**TEXTE FOURNI**

===

Cette nouvelle cantine Tew Mex porte bien son nom: Moutarde, soit un condiment qui peut ressusciter une viande, lui donner une nouvelle direction sans être pour autant indispensable. Avec son élégante salle allongée, ses banquettes moelleuses, sa carte qui brasse aussi bien les burgers (6 au total), les poêlées, chili con carne, baggels que les salades, tout en s'autorisant d'innocentes échappées belles (tomates mozzarella di buffala, beignets de camembert, burger au chèvre chaud, fish and chips), Moutarde s'inscrit comme une de ces adresses au fort capital sympathie ou chacun ne manquera pas de trouver son bonheur pour peu qu'il n’exige pas la lune.

===

**DONNÉES EXTRAITES**
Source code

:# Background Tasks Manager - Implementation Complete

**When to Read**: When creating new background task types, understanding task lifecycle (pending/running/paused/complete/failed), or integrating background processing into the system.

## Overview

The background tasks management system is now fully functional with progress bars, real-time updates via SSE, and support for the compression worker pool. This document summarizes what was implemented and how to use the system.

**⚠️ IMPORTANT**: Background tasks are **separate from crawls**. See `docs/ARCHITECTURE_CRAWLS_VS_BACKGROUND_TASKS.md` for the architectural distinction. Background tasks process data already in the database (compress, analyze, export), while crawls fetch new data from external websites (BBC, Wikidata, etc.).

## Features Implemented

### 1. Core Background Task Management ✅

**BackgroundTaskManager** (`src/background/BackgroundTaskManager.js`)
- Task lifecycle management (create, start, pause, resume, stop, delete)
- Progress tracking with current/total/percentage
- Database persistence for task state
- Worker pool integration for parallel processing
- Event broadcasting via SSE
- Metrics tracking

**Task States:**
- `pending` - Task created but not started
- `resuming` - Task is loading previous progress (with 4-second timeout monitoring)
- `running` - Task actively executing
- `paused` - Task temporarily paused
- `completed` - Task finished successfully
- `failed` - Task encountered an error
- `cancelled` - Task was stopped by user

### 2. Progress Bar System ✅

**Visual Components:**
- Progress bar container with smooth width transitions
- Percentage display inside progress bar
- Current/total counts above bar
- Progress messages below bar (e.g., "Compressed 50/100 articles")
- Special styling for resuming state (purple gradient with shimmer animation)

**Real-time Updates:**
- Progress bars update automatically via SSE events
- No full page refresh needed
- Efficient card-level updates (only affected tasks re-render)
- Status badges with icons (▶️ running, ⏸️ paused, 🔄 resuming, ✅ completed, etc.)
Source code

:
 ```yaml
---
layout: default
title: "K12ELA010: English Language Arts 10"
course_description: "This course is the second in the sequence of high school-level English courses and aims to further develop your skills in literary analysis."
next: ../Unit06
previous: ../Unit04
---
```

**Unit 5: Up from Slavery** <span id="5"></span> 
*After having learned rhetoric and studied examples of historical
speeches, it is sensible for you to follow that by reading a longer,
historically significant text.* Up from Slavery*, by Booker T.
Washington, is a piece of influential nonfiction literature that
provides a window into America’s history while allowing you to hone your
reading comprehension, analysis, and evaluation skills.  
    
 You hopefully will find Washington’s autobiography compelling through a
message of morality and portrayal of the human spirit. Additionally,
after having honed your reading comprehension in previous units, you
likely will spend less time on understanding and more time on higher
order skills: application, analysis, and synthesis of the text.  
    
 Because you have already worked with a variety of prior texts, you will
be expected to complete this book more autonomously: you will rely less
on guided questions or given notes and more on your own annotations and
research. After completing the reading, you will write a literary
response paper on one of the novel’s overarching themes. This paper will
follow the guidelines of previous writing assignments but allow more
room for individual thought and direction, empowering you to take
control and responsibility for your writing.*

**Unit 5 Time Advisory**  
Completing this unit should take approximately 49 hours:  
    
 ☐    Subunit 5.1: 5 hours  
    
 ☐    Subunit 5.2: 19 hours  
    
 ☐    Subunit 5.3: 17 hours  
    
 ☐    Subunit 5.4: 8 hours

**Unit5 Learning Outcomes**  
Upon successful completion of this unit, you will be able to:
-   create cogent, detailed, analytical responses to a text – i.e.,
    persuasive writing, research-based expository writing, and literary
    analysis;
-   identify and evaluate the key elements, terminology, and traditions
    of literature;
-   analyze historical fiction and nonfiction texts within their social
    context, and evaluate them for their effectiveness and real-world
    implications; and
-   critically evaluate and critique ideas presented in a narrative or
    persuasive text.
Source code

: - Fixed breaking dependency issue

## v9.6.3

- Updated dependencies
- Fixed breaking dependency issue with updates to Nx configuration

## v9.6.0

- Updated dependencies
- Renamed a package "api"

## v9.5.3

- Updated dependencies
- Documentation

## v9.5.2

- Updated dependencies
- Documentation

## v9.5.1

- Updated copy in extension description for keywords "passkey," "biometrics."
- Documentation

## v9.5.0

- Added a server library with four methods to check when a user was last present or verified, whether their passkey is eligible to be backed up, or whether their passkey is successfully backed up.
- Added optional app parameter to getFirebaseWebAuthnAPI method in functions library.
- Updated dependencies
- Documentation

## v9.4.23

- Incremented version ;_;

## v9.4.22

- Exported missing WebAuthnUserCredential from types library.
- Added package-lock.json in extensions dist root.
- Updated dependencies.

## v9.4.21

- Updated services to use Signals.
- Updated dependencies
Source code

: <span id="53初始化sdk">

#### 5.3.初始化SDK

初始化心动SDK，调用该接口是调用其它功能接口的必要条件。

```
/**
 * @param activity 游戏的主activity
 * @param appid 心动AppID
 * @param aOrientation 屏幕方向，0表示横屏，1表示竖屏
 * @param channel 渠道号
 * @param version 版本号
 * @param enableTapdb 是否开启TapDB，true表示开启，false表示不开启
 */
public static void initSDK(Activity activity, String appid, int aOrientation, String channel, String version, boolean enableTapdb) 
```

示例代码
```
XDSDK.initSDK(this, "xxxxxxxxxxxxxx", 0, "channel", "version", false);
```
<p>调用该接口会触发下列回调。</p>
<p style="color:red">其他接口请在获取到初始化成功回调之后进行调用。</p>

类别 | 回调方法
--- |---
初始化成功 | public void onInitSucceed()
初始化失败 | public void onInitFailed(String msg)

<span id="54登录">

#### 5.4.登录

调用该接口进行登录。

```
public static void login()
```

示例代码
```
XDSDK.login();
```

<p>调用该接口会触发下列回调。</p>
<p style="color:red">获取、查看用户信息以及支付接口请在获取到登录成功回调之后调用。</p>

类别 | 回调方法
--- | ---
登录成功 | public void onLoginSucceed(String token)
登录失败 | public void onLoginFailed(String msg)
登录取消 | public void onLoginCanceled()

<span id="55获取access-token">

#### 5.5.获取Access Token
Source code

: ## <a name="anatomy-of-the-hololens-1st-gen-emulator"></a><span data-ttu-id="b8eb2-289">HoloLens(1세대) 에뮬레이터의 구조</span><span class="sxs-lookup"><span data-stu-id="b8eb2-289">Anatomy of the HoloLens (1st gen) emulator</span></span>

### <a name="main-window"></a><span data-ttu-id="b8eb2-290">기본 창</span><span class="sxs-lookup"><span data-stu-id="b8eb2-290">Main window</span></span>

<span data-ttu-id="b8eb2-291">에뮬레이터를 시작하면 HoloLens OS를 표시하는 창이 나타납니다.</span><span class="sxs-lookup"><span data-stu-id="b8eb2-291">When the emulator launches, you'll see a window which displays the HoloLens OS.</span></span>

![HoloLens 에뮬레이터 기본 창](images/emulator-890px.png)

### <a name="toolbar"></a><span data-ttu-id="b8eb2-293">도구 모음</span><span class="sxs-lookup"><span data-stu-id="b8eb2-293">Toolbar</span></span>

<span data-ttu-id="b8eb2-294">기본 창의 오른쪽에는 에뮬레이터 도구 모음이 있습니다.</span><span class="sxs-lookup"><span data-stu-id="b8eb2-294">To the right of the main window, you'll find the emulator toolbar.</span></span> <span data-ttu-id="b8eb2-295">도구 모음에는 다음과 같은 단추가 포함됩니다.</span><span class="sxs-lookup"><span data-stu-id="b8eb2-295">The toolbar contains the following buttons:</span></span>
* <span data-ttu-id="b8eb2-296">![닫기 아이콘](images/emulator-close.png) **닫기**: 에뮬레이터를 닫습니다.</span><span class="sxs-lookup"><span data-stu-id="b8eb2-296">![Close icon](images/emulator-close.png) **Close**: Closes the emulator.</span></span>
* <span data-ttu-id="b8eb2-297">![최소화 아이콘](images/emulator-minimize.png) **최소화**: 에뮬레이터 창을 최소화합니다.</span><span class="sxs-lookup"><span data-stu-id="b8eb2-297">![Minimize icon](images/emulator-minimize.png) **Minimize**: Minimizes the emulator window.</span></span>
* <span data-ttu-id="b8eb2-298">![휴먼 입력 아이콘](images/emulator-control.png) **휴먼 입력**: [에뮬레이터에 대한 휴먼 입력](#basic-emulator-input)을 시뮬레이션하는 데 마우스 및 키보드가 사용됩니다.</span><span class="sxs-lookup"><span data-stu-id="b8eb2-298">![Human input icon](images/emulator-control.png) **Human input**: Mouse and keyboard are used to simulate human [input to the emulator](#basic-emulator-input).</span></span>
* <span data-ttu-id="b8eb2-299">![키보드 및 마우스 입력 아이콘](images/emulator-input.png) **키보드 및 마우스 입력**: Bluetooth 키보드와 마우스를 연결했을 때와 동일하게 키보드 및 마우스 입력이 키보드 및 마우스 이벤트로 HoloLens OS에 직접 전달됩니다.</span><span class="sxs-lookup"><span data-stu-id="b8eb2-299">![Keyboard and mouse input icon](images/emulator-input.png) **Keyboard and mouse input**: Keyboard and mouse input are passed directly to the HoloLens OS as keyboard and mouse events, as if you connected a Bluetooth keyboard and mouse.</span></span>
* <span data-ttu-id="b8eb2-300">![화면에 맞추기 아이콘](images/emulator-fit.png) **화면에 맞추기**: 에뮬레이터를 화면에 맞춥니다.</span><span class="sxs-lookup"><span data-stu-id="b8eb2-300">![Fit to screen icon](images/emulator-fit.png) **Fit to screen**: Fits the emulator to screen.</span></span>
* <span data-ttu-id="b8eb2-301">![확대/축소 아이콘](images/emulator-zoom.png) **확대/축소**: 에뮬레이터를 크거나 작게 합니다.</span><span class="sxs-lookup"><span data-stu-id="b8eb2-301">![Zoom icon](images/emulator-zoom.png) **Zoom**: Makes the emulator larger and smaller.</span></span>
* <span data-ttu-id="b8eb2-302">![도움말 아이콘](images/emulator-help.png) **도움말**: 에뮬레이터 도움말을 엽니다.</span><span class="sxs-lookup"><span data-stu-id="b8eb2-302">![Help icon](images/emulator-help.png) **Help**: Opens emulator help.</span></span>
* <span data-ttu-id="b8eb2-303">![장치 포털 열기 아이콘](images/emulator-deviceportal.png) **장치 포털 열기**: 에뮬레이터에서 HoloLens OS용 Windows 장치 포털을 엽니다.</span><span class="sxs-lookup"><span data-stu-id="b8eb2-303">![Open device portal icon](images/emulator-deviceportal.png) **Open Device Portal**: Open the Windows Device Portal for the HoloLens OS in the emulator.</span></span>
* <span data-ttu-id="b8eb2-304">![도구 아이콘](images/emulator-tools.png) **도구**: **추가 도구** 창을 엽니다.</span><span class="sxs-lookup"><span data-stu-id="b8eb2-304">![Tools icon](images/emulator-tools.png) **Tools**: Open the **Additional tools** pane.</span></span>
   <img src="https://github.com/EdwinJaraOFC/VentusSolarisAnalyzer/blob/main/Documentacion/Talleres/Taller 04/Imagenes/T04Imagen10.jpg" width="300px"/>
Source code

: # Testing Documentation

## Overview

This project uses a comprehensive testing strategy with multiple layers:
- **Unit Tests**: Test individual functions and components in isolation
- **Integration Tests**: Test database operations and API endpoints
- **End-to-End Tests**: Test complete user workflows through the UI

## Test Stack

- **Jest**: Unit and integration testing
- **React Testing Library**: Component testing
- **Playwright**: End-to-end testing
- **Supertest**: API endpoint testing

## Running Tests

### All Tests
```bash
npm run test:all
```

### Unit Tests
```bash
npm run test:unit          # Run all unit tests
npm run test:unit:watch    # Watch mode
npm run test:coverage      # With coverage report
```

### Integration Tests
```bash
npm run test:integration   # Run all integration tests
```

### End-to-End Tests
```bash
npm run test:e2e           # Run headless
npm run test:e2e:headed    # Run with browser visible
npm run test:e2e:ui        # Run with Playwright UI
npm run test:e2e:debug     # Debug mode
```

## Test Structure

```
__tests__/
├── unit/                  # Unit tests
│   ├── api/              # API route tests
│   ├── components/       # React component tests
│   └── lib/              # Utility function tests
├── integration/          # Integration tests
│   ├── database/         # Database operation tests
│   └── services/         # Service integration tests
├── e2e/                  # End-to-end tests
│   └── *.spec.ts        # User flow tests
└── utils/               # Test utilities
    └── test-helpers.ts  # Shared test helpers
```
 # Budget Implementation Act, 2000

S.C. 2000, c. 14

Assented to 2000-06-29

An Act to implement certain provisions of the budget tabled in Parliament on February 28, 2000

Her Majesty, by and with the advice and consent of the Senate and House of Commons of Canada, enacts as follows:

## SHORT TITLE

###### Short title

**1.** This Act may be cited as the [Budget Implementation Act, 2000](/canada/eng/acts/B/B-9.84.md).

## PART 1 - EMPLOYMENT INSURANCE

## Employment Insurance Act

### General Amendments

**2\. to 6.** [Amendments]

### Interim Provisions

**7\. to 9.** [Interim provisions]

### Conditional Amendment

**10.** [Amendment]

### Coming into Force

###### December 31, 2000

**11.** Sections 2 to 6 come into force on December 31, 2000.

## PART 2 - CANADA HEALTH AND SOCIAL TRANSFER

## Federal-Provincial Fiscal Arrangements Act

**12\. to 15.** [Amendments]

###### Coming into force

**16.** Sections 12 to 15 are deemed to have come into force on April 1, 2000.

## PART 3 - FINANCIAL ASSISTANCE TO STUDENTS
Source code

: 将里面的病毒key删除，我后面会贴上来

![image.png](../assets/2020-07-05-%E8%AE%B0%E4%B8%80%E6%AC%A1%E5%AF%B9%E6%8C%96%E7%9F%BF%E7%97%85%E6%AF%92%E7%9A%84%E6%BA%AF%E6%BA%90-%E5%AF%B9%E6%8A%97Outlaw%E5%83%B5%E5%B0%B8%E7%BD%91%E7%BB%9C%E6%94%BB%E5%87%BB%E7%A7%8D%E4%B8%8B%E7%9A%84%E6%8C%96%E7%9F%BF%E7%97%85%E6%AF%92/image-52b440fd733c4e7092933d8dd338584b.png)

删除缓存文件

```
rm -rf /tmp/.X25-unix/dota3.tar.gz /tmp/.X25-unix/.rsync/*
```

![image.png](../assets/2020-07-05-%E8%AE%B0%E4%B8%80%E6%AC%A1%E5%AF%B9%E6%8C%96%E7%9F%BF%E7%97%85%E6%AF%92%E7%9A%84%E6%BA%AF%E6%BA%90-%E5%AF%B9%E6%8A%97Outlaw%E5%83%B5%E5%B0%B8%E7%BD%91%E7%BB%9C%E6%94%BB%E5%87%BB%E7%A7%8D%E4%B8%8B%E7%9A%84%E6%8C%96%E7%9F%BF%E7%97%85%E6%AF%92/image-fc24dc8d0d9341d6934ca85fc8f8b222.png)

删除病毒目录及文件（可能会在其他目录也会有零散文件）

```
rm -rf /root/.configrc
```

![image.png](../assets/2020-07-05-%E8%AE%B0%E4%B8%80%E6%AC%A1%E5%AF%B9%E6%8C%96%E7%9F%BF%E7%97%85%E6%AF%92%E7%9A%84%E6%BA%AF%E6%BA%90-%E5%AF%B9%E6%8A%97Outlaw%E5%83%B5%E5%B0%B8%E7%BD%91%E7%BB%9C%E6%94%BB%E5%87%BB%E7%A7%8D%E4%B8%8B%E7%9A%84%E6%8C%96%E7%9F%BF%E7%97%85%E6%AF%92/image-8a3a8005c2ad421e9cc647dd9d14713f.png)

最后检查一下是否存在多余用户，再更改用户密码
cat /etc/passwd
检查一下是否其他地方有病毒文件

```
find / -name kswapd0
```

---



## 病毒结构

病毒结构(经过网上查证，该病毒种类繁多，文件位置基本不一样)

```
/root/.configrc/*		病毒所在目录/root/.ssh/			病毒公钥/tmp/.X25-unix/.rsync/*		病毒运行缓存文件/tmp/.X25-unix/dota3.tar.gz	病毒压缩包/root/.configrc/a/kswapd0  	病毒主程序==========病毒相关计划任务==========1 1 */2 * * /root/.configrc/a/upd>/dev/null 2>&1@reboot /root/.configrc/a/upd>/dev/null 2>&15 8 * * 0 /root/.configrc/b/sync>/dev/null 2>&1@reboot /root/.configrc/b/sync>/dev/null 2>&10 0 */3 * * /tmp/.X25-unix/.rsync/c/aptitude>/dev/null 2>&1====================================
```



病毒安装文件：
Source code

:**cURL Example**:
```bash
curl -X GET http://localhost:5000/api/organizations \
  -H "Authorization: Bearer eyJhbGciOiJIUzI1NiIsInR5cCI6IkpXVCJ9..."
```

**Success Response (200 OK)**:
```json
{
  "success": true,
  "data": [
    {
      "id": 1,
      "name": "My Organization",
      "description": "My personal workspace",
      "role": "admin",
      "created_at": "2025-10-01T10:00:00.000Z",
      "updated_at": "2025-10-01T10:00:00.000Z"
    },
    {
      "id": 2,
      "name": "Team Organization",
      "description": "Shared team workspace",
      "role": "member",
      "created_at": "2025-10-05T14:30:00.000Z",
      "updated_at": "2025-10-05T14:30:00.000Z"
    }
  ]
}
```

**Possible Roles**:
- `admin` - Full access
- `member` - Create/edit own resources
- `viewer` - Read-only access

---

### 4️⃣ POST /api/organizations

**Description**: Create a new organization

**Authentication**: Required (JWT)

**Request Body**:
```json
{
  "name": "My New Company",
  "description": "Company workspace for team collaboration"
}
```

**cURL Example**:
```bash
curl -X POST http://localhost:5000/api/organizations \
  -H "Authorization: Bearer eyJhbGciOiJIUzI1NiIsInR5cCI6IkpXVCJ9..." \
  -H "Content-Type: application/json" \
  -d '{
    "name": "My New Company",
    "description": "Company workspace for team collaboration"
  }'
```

===

**MISE EN PRATIQUE**
a: D'après le texte sur le restaurant Moutarde, combien de burgers compte la carte ?
b: Rédigez la suite du texte sur le restaurant Moutarde, en partant de sa dernière phrase.

**RÉPONSES ATTENDUES**
a: Six burgers au total.

b:
Moutarde 2

Les onion rings livrés avec leur sauce barbecue (3,90 €) laissent un très bon souvenir parce que croustillants à l'envie, bien dorés, raisonnablement gras et fondants en bouche.

Moutarde 3

L'impression générale très positive jusque là est confirmée par mon Charolais burger (14,80 €) qui fait le plein de cheddar, d'onion rings, de salade et de frites maison franchement exceptionnelles. A ma demande, le burger est coiffé d'un œuf au plat qui recouvre, hélas pour la photo, la totalité de la viande, généreuse, assez impressionnante en bouche (réminiscences de black angus). Une seule réserve: les buns trop avachis, trop farineux et plutôt disgracieux. En revanche, outre les suppléments (fromage, bacon, guacamole...) on apprécie la possibilité de «doubler» la viande (+ 3,50 sinon 4, 40 € pour un charolais). En somme, une bonne adresse au service impeccable qui sans révolutionner l'art du burger,mérite néanmoins qu'on y vienne planter quelques crocs.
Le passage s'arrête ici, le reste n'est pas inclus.